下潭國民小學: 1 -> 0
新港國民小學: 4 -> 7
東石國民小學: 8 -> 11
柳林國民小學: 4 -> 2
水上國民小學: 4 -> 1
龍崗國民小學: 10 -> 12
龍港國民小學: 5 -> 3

* * *

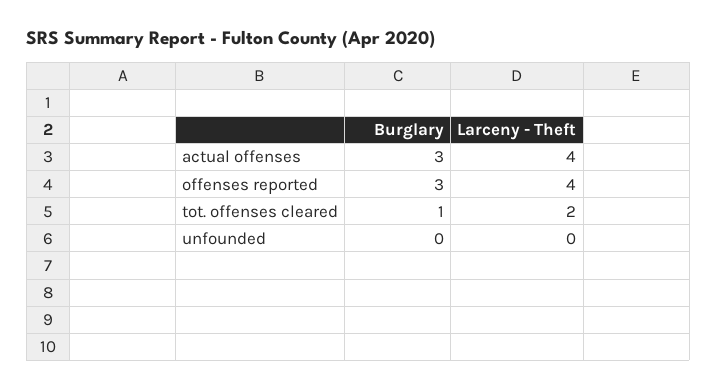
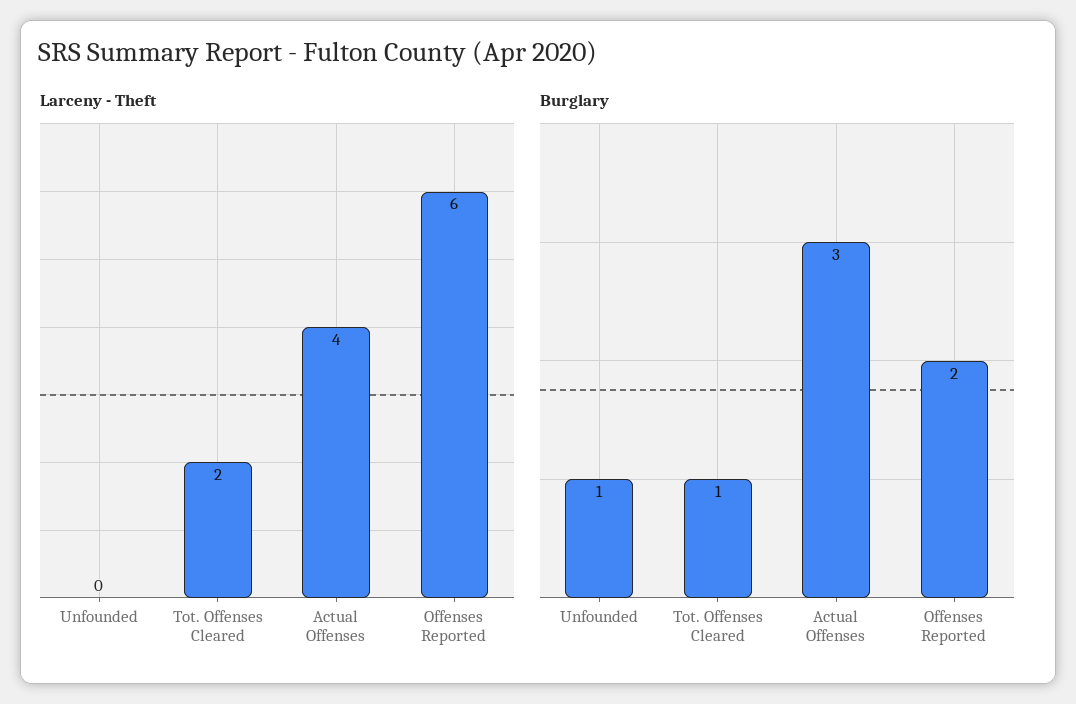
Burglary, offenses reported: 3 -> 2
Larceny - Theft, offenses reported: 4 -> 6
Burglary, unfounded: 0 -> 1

> [Task goal] Whenever a line of the material above contains the string "offenses", copy that line out.

> [Exercise output]
Burglary, offenses reported: 3 -> 2
Larceny - Theft, offenses reported: 4 -> 6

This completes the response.